Monday, December 01, 2008

Hope You Die Before You get Old

Clic Cow for Full Story, this is one of David Michael Green's best to date


As a Baby Boomer, I’m sure not encouraging generational warfare in America. I have everything to lose from such a battle.

On the other hand, though, as a political analyst, I can hardly believe we’re not seeing it.

Never has it been so manifestly logical. Never would it be so thoroughly deserved. And yet, never has it been so astonishingly absent from the playing field of American politics.

I grew up in a period of generational conflict. “Never trust anyone over thirty”, “Hope I die before I get old”, etc. But I have to say that my generation got a way better deal from our parents than we’re leaving for our kids.

Sure, our parents bequeathed us Vietnam and Nixon. But I think those politics were a matter more of naivete, really, rather than malice or greed. I remember how my own parents reacted to the war and to Watergate. Having struggled collectively through the Depression, and having fought the good fight of World War II, I think they were wholly unprepared for the levels of deceit and callous indifference to harm they came inescapably to find that their government was capable of. This was an existential challenge of the kind we jaded Boomers can probably never appreciate.
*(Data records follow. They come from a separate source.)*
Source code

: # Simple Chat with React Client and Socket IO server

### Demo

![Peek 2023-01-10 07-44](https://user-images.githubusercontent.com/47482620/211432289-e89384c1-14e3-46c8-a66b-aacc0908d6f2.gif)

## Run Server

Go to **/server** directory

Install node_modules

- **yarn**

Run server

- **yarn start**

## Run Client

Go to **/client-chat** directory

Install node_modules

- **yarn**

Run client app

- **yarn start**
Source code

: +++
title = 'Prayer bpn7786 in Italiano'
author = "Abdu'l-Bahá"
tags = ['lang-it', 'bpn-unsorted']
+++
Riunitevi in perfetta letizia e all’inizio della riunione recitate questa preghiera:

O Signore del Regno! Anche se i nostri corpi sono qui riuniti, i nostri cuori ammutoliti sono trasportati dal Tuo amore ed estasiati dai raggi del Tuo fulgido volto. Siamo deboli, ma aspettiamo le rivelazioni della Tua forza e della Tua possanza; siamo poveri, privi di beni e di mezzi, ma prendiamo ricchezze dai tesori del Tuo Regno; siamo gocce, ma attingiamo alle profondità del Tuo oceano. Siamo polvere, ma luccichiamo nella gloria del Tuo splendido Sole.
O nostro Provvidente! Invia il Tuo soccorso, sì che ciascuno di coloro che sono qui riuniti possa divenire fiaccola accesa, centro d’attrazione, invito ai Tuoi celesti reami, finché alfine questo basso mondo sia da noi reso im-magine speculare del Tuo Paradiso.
They were true believers, and they were rattled to the core when Toto pulled back the curtain. Their children, on the other hand, were raised to become cynics, for whom no such political crime can ever quite surprise us.
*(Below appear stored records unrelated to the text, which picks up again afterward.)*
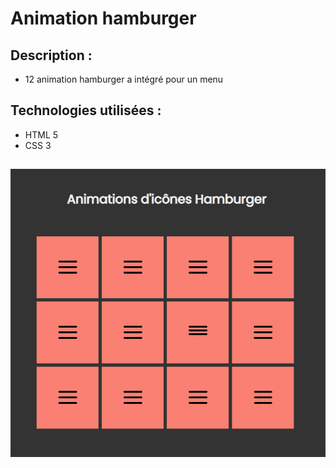 # Animation hamburger

## Description :
* 12 animation hamburger a intégré pour un menu

## Technologies utilisées :
* HTML 5
* CSS 3

## 
![](https://github.com/julie-desvaux/animation_hamburger/blob/main/animation_hamburger.gif)

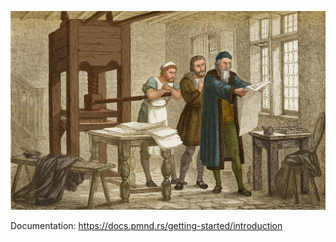 [![](docs/getting-started/gutenberg.jpg)](https://docs.pmnd.rs/introduction)

Documentation: https://docs.pmnd.rs/getting-started/introduction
And it’s funny, too (though certainly not hah-hah funny), to think of how our generation – as much as you can speak of such a thing without falling into stereotypes worthy only of some PBS pledge-break docudrama – how we mocked the materialism of our parents. At one level, we were right to do so. Big cars with tail-fins were not exactly means for enrichment of the soul. No one was ever gonna transcend the material world and get to nirvana by purchasing a TV set and watching the latest episode of Ponderosa (in living color!). But, on the other hand, we might have been a whole lot more charitable too. Given where they came from, and what they’d been through, it was not so outrageous for them to seek a little prosperity and comfort. Moreover – on the other other hand – there’s that whole nagging hypocrisy thing. The truth is that the rocket-fueled materialism of their kids makes Mom and Dad’s modest suburban house with the single TV in the living room seem awfully quaint by comparison. Today, if there isn’t a satellite-fueled TV in every room of your McMansion (and, of course, your cars as well), with a DVD player and game box hooked up to each, Child Protective Services might well be dispatched to cart your kids away in order to protect them from neglect.
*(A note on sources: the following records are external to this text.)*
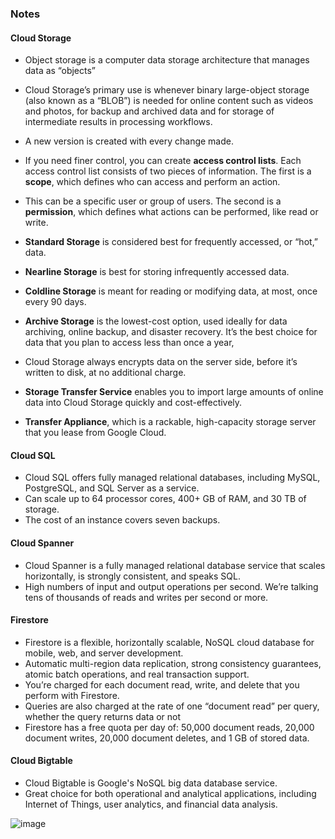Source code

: ### Notes 

#### Cloud Storage

- Object storage is a computer data storage architecture that manages data as “objects”
- Cloud Storage’s primary use is whenever binary large-object storage (also known as a “BLOB”) is needed for online content such as videos and photos, for backup and archived data and for storage of intermediate results in processing workflows.
- A new version is created with every change made.
- If you need finer control, you can create **access control lists**. Each access control list consists of two pieces of information. The first is a **scope**, which defines who can access and perform an action.
- This can be a specific user or group of users. The second is a **permission**, which defines what actions can be performed, like read or write.

- **Standard Storage** is considered best for frequently accessed, or “hot,” data.
- **Nearline Storage** is best for storing infrequently accessed data.
- **Coldline Storage** is meant for reading or modifying data, at most, once every 90 days.
- **Archive Storage**  is the lowest-cost option, used ideally for data archiving, online backup, and disaster recovery. It’s the best choice for data that you plan to access less than once a year,
- Cloud Storage always encrypts data on the server side, before it’s written to disk, at no additional charge.
- **Storage Transfer Service** enables you to import large amounts of online data into Cloud Storage quickly and cost-effectively.
- **Transfer Appliance**, which is a rackable, high-capacity storage server that you lease from Google Cloud.

#### Cloud SQL

- Cloud SQL offers fully managed relational databases, including MySQL, PostgreSQL, and SQL Server as a service.
- Can scale up to 64 processor cores, 400+ GB of RAM, and 30 TB of storage.
- The cost of an instance covers seven backups.

#### Cloud Spanner

- Cloud Spanner is a fully managed relational database service that scales horizontally, is strongly consistent, and speaks SQL.
- High numbers of input and output operations per second. We’re talking tens of thousands of reads and writes per second or more.

#### Firestore

- Firestore is a flexible, horizontally scalable, NoSQL cloud database for mobile, web, and server development.
- Automatic multi-region data replication, strong consistency guarantees, atomic batch operations, and real transaction support.
- You’re charged for each document read, write, and delete that you perform with Firestore.
- Queries are also charged at the rate of one “document read” per query, whether the query returns data or not
- Firestore has a free quota per day of: 50,000 document reads, 20,000 document writes, 20,000 document deletes, and 1 GB of stored data.

#### Cloud Bigtable

- Cloud Bigtable is Google's NoSQL big data database service.
- Great choice for both operational and analytical applications, including Internet of Things, user analytics, and financial data analysis.

![image](https://github.com/leenabhavnani/GCP/assets/61199820/de9315d4-6b4e-45e3-9a6f-9b2b1b7a1c75)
But even if the Greatest Generation wasn’t so great when it came to some of the items higher up on Maslow’s laundry list, their kids – the Boomers – could only dream of being as devoted parents as were their own. Indeed, if there’s any one great crime for which the World War II generation may be most guilty, it is the raising up of the most narcissistic, self-centered, self-aggrandizing crop of kids ever. In China they call the analogous generation the Little Emperors. I guess we’re a bit too self-reverential for even that little bit of comedic introspection. Just the same, though, not for nothing are we known as the Me Generation. To get a sense of our sense of ourselves, just look at the two presidents we’ve contributed to the pantheon: Bill Clinton and George W. Bush. Of the latter nothing need be said that could meaningfully add anything to the eight years of experiencing this president’s capacity for self-indulgence and his unparalleled sense of entitlement. As for Monsieur Clinton, he is said to have lamented, especially after 9/11, the fact that no major crisis occurred on his watch, so that he could join Lincoln and FDR and Washington among the greatest presidents of all time. Now, if I sat down for six weeks trying to think of the most self-centered sentiment I could conceive of in all the world, I doubt seriously I could top that one. Imagine wishing that thousands of people could die in order to enhance your reputation for the history books. And this after you’ve already had the privilege of serving two terms in the most exclusive position in the world.

Gee, what a legacy we’ve left in presidential politics. But it only gets worse if we consider the more general picture. I cannot think of a single time in American history where one generation left their children such a stunningly large and complete a mess to clean up.